Il reste néanmoins de bons moments d’action. La bagarre dans le bar laisse brièvement apparaître quelque chose de l’ancien mouvement Seagal, les poursuites ont de l’élan et les explosions soudaines de violence frappent parfois plus fort qu’on ne l’attendrait d’un film qui plaisante autant. Le problème plus général est que L’Ombre blanche ajoute une distraction qu’il s’inflige lui-même à chacune de ses qualités. Dès que la tension commence à se former, une blague arrive. Dès que la blague fonctionne, une nouvelle intrigue de complot explose dans le récit. Dès que le tueur devient intéressant, Cole prononce une autre sagesse policière mystique.

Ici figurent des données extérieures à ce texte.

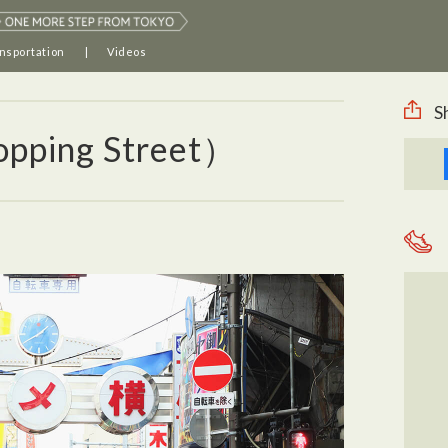
nsportation
Videos
S
pping Street）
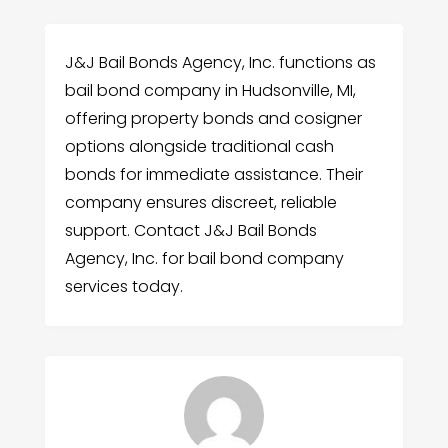
J&J Bail Bonds Agency, Inc. functions as
bail bond company in Hudsonville, MI,
offering property bonds and cosigner
options alongside traditional cash
bonds for immediate assistance. Their
company ensures discreet, reliable
support. Contact J&J Bail Bonds
Agency, Inc. for bail bond company
services today.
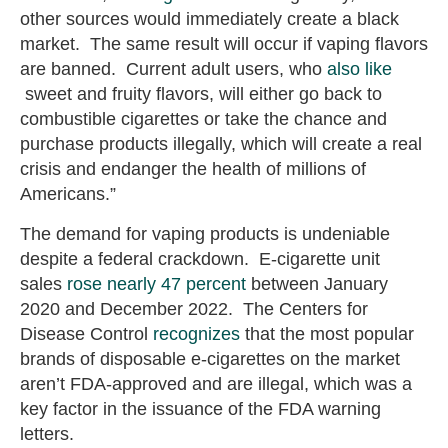
other sources would immediately create a black
market. The same result will occur if vaping flavors
are banned. Current adult users, who
also like
sweet and fruity flavors, will either go back to
combustible cigarettes or take the chance and
purchase products illegally, which will create a real
crisis and endanger the health of millions of
Americans.”
The demand for vaping products is undeniable
despite a federal crackdown. E-cigarette unit
sales
rose nearly 47 percent
between January
2020 and December 2022. The Centers for
Disease Control
recognizes
that the most popular
brands of disposable e-cigarettes on the market
aren’t FDA-approved and are illegal, which was a
key factor in the issuance of the FDA warning
letters.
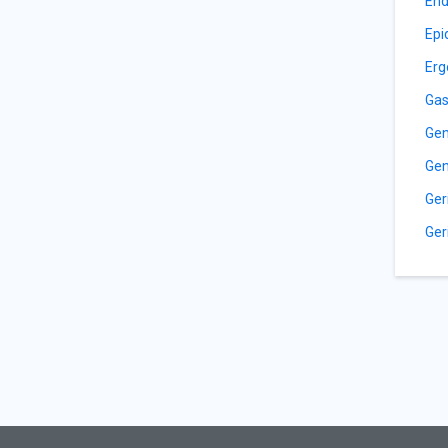
End
Epi
Erg
Gas
Gen
Gen
Ger
Ger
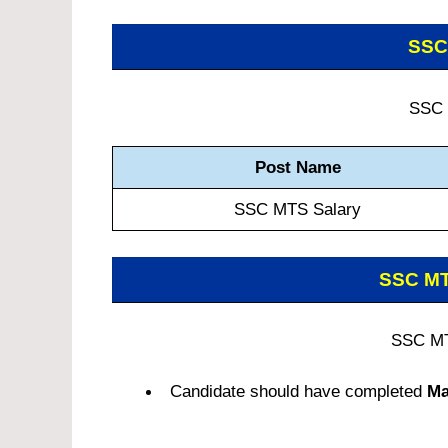
SSC
SSC 
Post Name
SSC MTS Salary
SSC M
SSC MT
Candidate should have completed
Ma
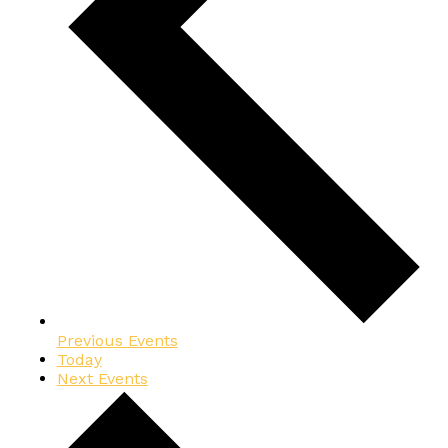
Previous
Events
Today
Next
Events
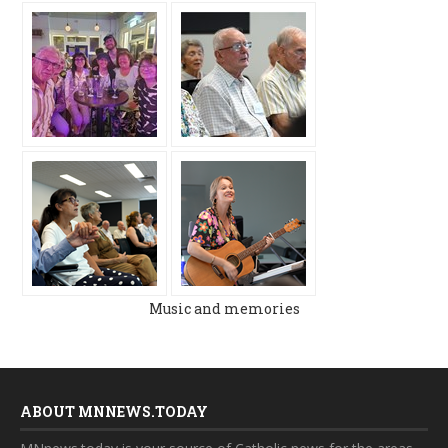
Music and memories
ABOUT MNNEWS.TODAY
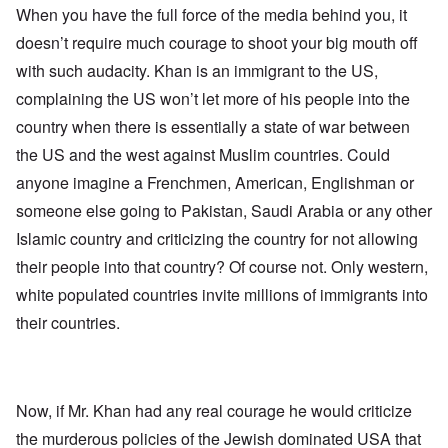
When you have the full force of the media behind you, it
doesn’t require much courage to shoot your big mouth off
with such audacity. Khan is an immigrant to the US,
complaining the US won’t let more of his people into the
country when there is essentially a state of war between
the US and the west against Muslim countries. Could
anyone imagine a Frenchmen, American, Englishman or
someone else going to Pakistan, Saudi Arabia or any other
Islamic country and criticizing the country for not allowing
their people into that country? Of course not. Only western,
white populated countries invite millions of immigrants into
their countries.
Now, if Mr. Khan had any real courage he would criticize
the murderous policies of the Jewish dominated USA that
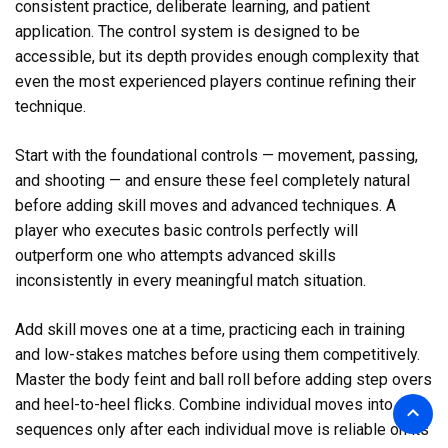
consistent practice, deliberate learning, and patient
application. The control system is designed to be
accessible, but its depth provides enough complexity that
even the most experienced players continue refining their
technique.
Start with the foundational controls — movement, passing,
and shooting — and ensure these feel completely natural
before adding skill moves and advanced techniques. A
player who executes basic controls perfectly will
outperform one who attempts advanced skills
inconsistently in every meaningful match situation.
Add skill moves one at a time, practicing each in training
and low-stakes matches before using them competitively.
Master the body feint and ball roll before adding step overs
and heel-to-heel flicks. Combine individual moves into
sequences only after each individual move is reliable on its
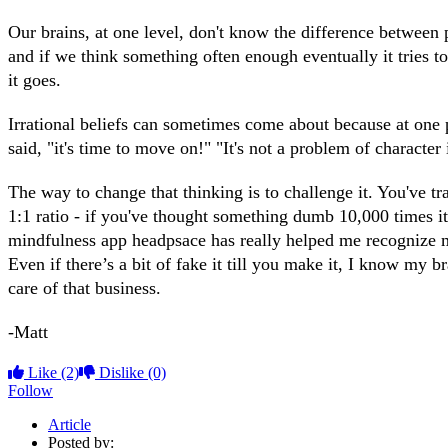
Our brains, at one level, don't know the difference between p
and if we think something often enough eventually it tries t
it goes.
Irrational beliefs can sometimes come about because at one p
said, "it's time to move on!" "It's not a problem of character
The way to change that thinking is to challenge it. You've tra
1:1 ratio - if you've thought something dumb 10,000 times its
mindfulness app headpsace has really helped me recognize my 
Even if there’s a bit of fake it till you make it, I know my b
care of that business.
-Matt
Like
(2)
Dislike
(0)
Follow
Article
Posted by:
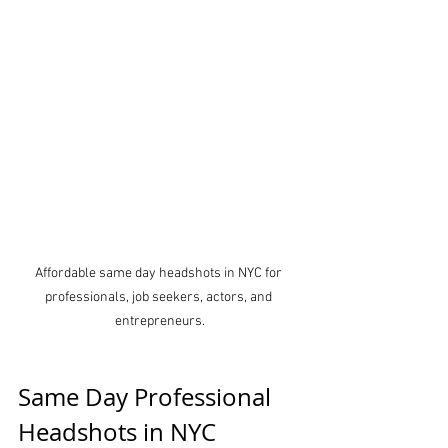
Affordable same day headshots in NYC for 
professionals, job seekers, actors, and 
entrepreneurs.
Same Day Professional 
Headshots in NYC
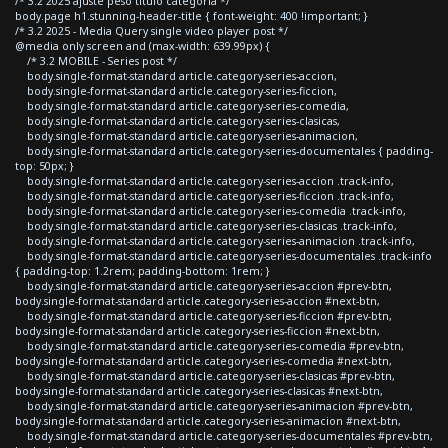
/* 3.2 2025 ajuste peso titulo categoria */
body.page h1.stunning-header-title { font-weight: 400 !important; }
/* 3.2 2025 - Media Query single video player post */
@media only screen and (max-width: 639.99px) {
/* 3.2 MOBILE - Series post */
body.single-format-standard article.category-series-accion,
body.single-format-standard article.category-series-ficcion,
body.single-format-standard article.category-series-comedia,
body.single-format-standard article.category-series-clasicas,
body.single-format-standard article.category-series-animacion,
body.single-format-standard article.category-series-documentales { padding-
top: 50px; }
body.single-format-standard article.category-series-accion .track-info,
body.single-format-standard article.category-series-ficcion .track-info,
body.single-format-standard article.category-series-comedia .track-info,
body.single-format-standard article.category-series-clasicas .track-info,
body.single-format-standard article.category-series-animacion .track-info,
body.single-format-standard article.category-series-documentales .track-info
{ padding-top: 1.2rem; padding-bottom: 1rem; }
body.single-format-standard article.category-series-accion #prev-btn,
body.single-format-standard article.category-series-accion #next-btn,
body.single-format-standard article.category-series-ficcion #prev-btn,
body.single-format-standard article.category-series-ficcion #next-btn,
body.single-format-standard article.category-series-comedia #prev-btn,
body.single-format-standard article.category-series-comedia #next-btn,
body.single-format-standard article.category-series-clasicas #prev-btn,
body.single-format-standard article.category-series-clasicas #next-btn,
body.single-format-standard article.category-series-animacion #prev-btn,
body.single-format-standard article.category-series-animacion #next-btn,
body.single-format-standard article.category-series-documentales #prev-btn,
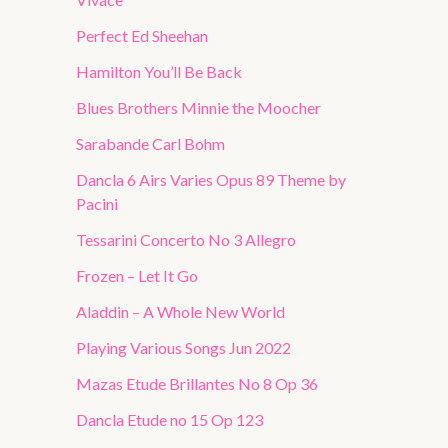
Perfect Ed Sheehan
Hamilton You’ll Be Back
Blues Brothers Minnie the Moocher
Sarabande Carl Bohm
Dancla 6 Airs Varies Opus 89 Theme by
Pacini
Tessarini Concerto No 3 Allegro
Frozen – Let It Go
Aladdin – A Whole New World
Playing Various Songs Jun 2022
Mazas Etude Brillantes No 8 Op 36
Dancla Etude no 15 Op 123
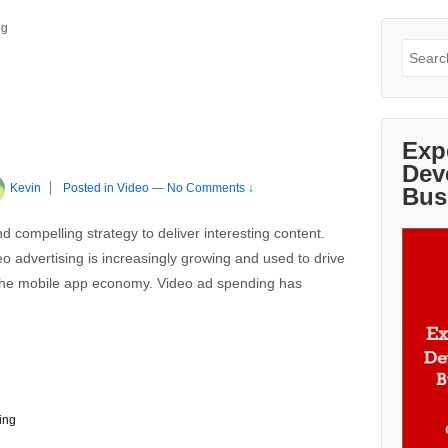
ng
Search
for:
Exp
Dev
Kevin
Posted in
Video
—
No Comments ↓
Bus
d compelling strategy to deliver interesting content.
o advertising is increasingly growing and used to drive
 the mobile app economy. Video ad spending has
ing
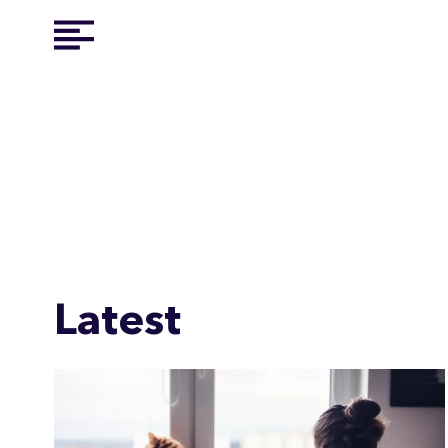
Latest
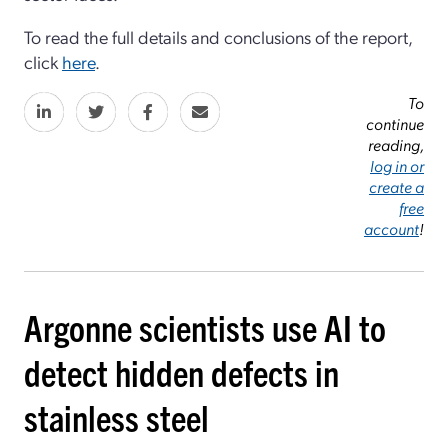
To read the full details and conclusions of the report,
click
here
.
To
continue
reading,
log in or
create a
free
account
!
Argonne scientists use AI to
detect hidden defects in
stainless steel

La musique de Trevor Rabin ajoute étonnamment beaucoup à ce mélange étrange. L’ancien guitariste de Yes combine des détails de musiques du monde, des claviers pulsés et des textures de thriller typiquement années 1990 qui vendent parfois mieux la noirceur du film que le scénario. Puis l’univers Seagal devient complet au générique : deux chansons écrites par lui apparaissent dans le film, interprétées par Taj Mahal et le Jeff Healey Band. Il serait difficile de trouver un résumé plus précis de ce long-métrage. C’est un thriller sanglant de tueur en série dont le héros est un ancien détective spirituel de la CIA, dont le partenaire perd constamment patience, et dont une partie de la bande originale vient des ambitions d’auteur-compositeur de Steven Seagal.
L’Ombre blanche n’est pas un chef-d’œuvre perdu, ni secrètement l’un des meilleurs films d’action des années 1990. Son histoire est surchargée, son montage est souvent frustrant, et Seagal n’est plus la vedette agile et irrésistible qu’il était quelques années auparavant. Mais Keenen Ivory Wayans est excellent, l’ambiance fonctionne fréquemment, l’humour atteint parfois une vraie étrangeté sèche, et le film conserve quelque chose d’une époque où un thriller d’action hollywoodien moyen pouvait se permettre d’être aussi bizarre. Trente ans plus tard, L’Ombre blanche ne purifie peut-être rien, mais il peut assurément transformer un samedi après-midi en joyeux désordre.
L'Ombre blanche
Direction - 6
Acteurs - 6.8
Histoire - 5.8
Visuels/Musique/Sons/Action - 6.4
Ambiance - 7.5
6.5
BON
L'Ombre blanche est un film Seagal désordonné mais étonnamment divertissant, qui tente de réunir l'obscurité de Seven, l'humour du film de flics partenaires et l'image très particulière de héros d'action spirituel de la star. Cela ne fonctionne pas toujours, mais lorsque Keenen Ivory Wayans et Seagal trouvent leur rythme, le chaos devient curieusement attachant.